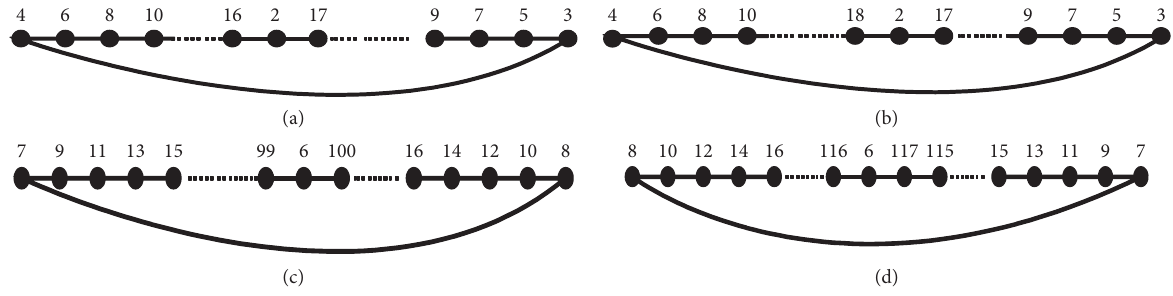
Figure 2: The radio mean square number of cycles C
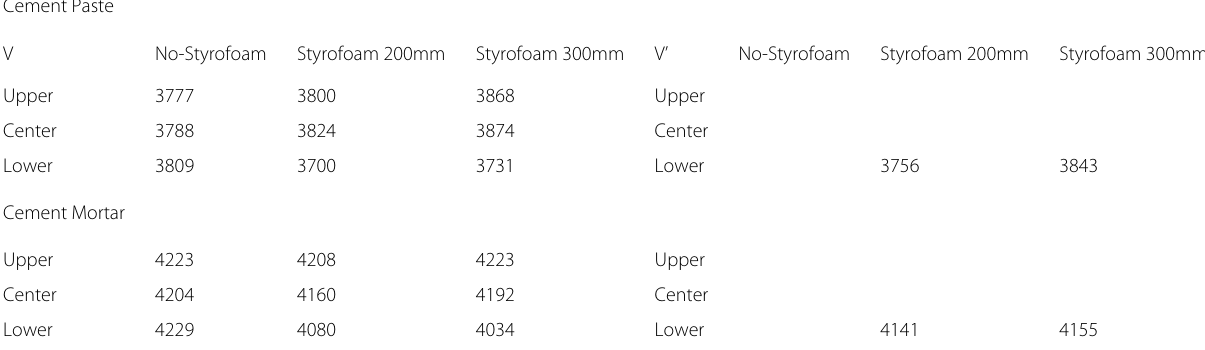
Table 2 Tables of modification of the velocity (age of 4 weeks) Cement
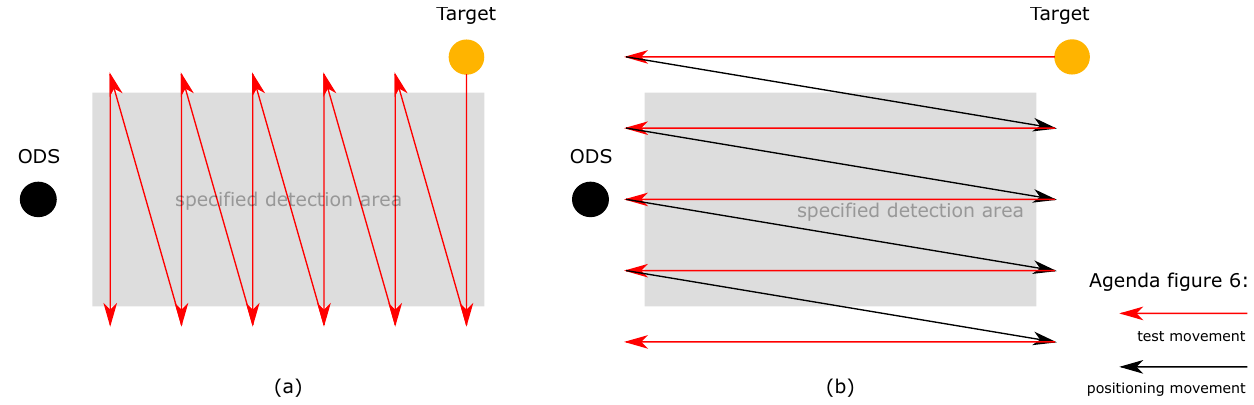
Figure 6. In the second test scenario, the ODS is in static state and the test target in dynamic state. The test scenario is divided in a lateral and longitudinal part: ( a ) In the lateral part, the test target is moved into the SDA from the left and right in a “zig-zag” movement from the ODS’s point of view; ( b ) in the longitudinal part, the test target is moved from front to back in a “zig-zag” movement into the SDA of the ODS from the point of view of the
==
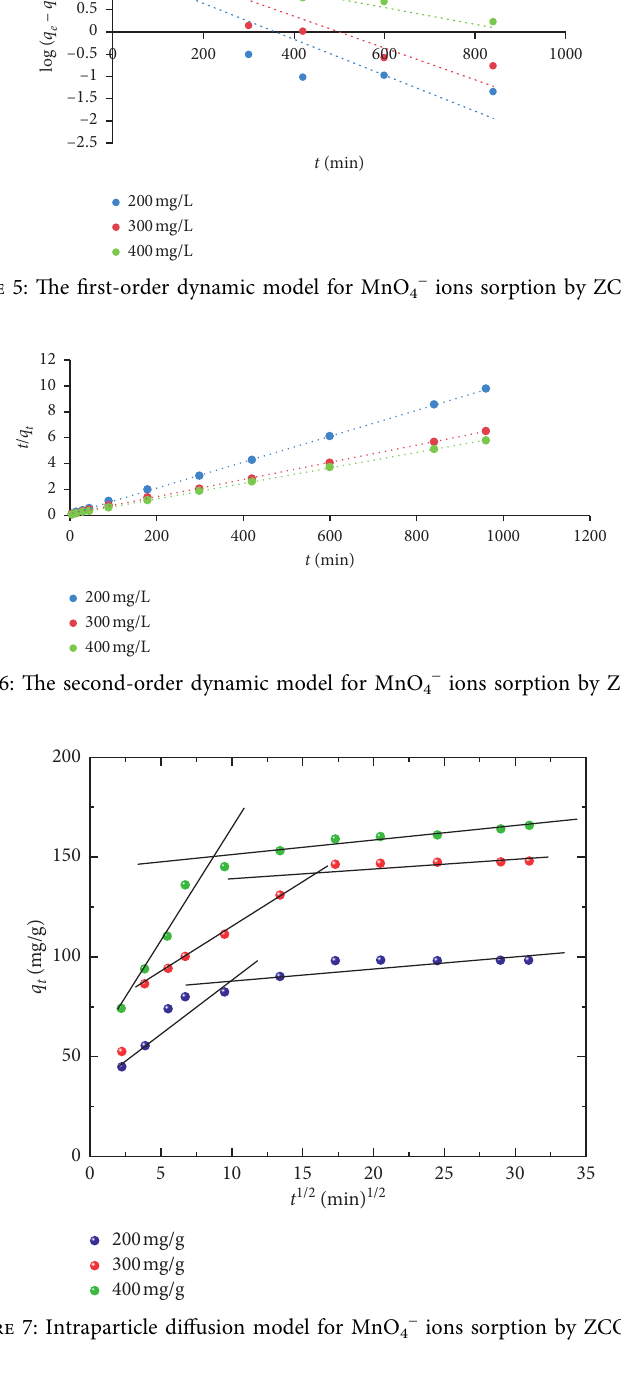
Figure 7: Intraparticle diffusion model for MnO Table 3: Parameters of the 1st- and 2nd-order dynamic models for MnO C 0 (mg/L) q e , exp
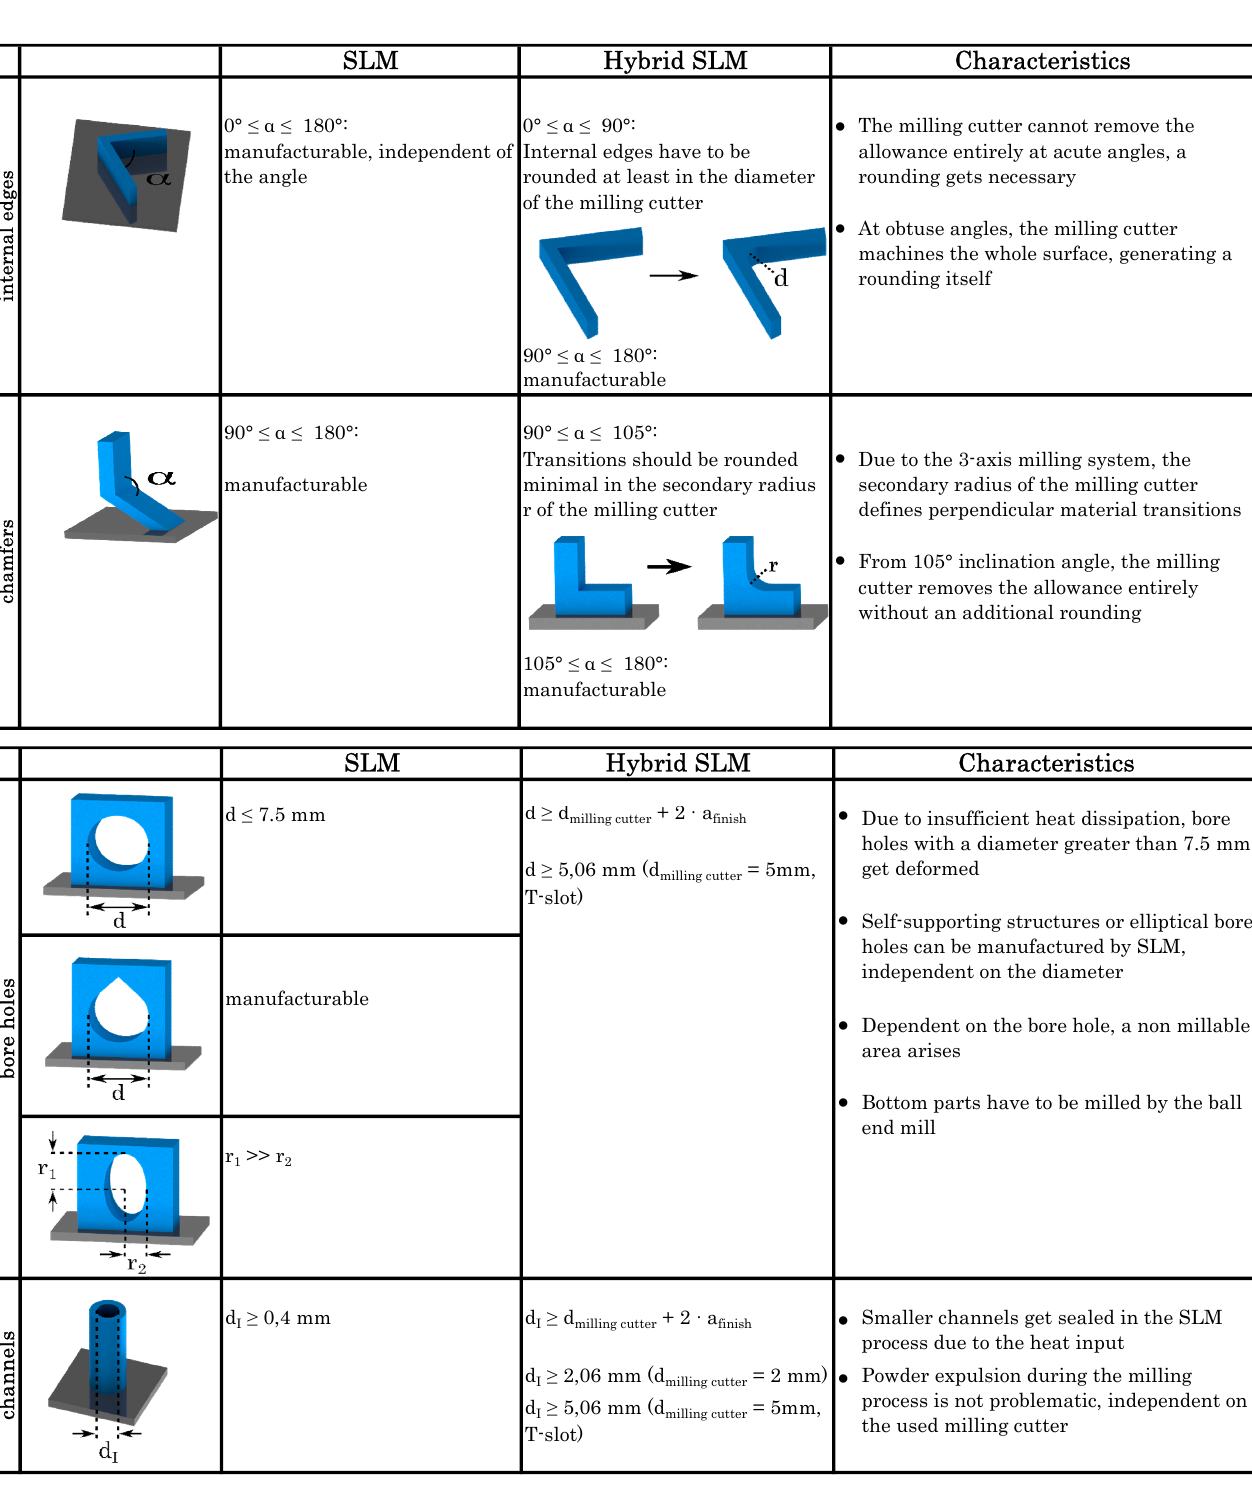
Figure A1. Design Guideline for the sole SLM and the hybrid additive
--
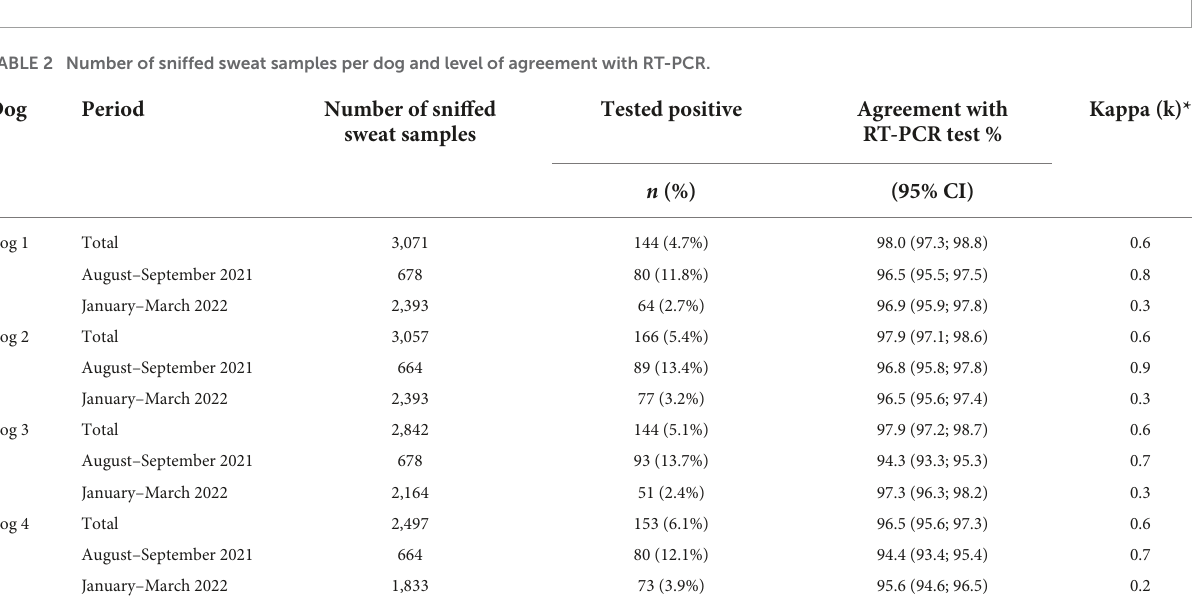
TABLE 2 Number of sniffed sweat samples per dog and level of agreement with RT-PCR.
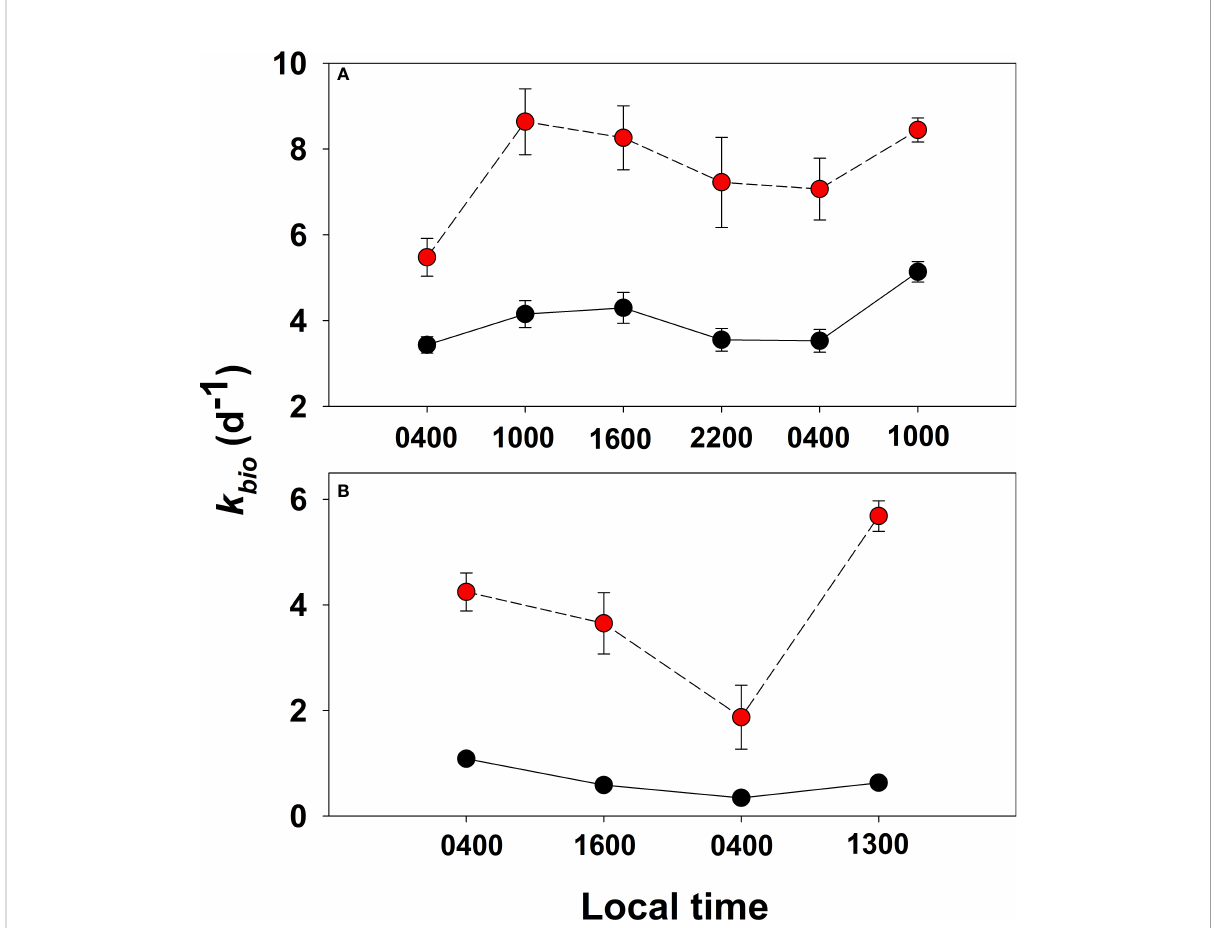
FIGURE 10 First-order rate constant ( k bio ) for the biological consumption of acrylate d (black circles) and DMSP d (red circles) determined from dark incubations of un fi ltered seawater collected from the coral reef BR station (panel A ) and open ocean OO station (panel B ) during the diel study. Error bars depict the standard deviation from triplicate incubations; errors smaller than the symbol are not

*REQUIRED WORK:*
Produce an exact reproduction of the listing above, limited to the lines starting at the line with "TABLE 2 Number" and ending at the line with "FIGURE 10 First-order", both kept, with every picture left out.

*FINISHED TASK:*
TABLE 2 Number of sniffed sweat samples per dog and level of agreement with RT-PCR.
FIGURE 10 First-order rate constant ( k bio ) for the biological consumption of acrylate d (black circles) and DMSP d (red circles) determined from dark incubations of un fi ltered seawater collected from the coral reef BR station (panel A ) and open ocean OO station (panel B ) during the diel study. Error bars depict the standard deviation from triplicate incubations; errors smaller than the symbol are not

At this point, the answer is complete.